** Opening MATERIAL TO PROCESS block **

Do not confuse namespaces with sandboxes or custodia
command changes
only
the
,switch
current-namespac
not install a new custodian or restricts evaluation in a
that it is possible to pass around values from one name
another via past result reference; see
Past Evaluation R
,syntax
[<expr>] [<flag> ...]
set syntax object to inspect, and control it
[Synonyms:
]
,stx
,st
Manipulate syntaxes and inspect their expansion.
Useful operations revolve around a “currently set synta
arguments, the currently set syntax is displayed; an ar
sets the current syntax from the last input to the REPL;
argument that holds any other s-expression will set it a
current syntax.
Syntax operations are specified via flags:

** Closing MATERIAL TO PROCESS block **

_WORK REQUEST_. A bare number is expected: how many lines above contain the word "that"?

_WRITTEN RESPONSE_. 2